Friday, Jul. 28, 1961

Tired but Triumphant

Wearied by its travels, crippled by illness and injury and cumbered by European cooking, the U.S. track and field team nonetheless managed to perform handsomely as it toured across Europe last week. After a 124-111 victory over the Soviet Union in Moscow, the strong men's team moved on to face West Germany's best at Stuttgart, brought off a 120-91 win. Only the ladies--and not all of them--seemed to be having trouble; they lost to the Russians 39-68, to the Germans 38-66.

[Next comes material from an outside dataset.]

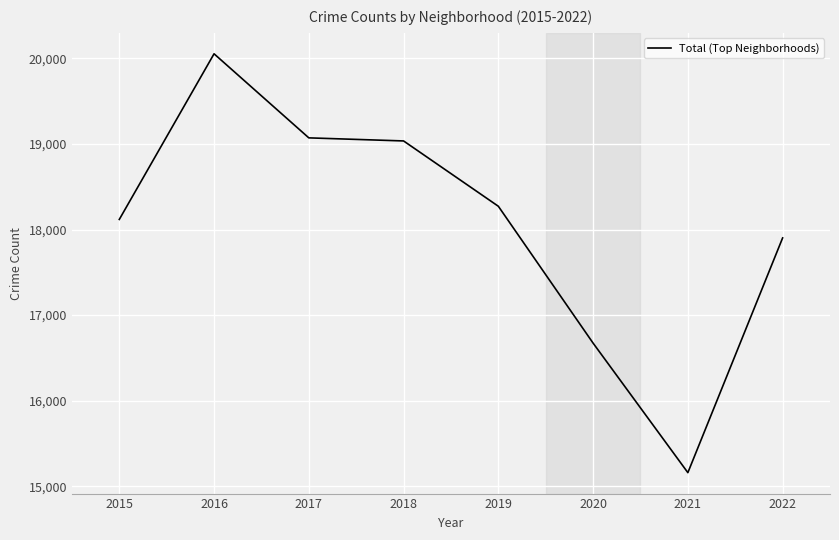

What is the difference between the maximum and minimum values?

4893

For the Soviet meet, the U.S. team was in high key, and the two-day competition produced performances of a caliber rarely seen in a non-Olympic year. Willowy Wilma Rudolph tied her world record of 11.3 sec. in the 100-meter dash, anchored the U.S. women's 400-meter relay team to a new world mark of 44.3 sec. Frank Budd swept to a big victory in the men's 100 meters, and helped the men's relay team set another world record, of 39.1 sec. Gary Gubner, muscular 18-year-old New York University freshman, established himself as new Prince of the Whales by putting the shot 60 ft. 7 1/2 in. As a climax, the meet provided the finest display of jumping in track history. The U.S.'s Ralph Boston leaped to a world broad jump mark of 27 ft. 1 3/4 in., and Russia's Valery Brumel soared over the high jump bar at 7 ft. 4 in. to beat U.S. High Jumper John Thomas for the fifth straight time.

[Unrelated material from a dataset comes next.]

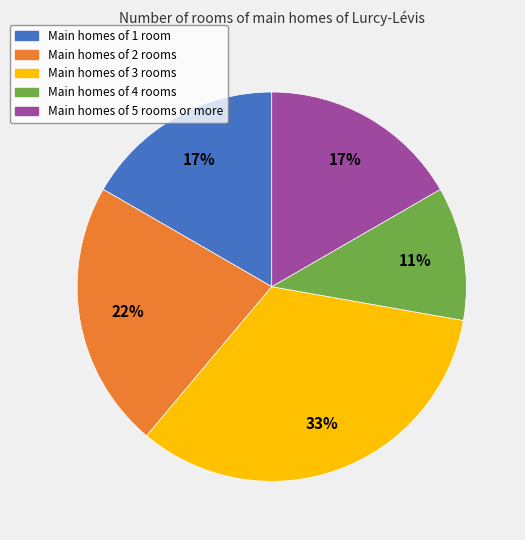

How many segments does this pie chart have?

5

The pattern in Germany was similar, but performances were generally poorer --except for Wilma Rudoloh's new record clocking of 11.2 sec. in the 100 meters. Bespectacled Ironman Hayes Jones, 22, of Pontiac, Mich., recalled the days when versatile Harrison Dillard won his specialty--the 110-meter high hurdles--with ease, ran an excellent leg for the winning U.S. 400-meter relay team, then filled in for ailing Sprinter Paul Drayton and placed second in the 100-meter dash. Biggest surprise of the German meet: Sprinter Frank Budd's defeat in the 200 meters by Germany's Manfred Germar.

At week's end, exhausted by the grueling pace, the U.S. team flew off to London and its third international competition in six days. Still ahead: Poland.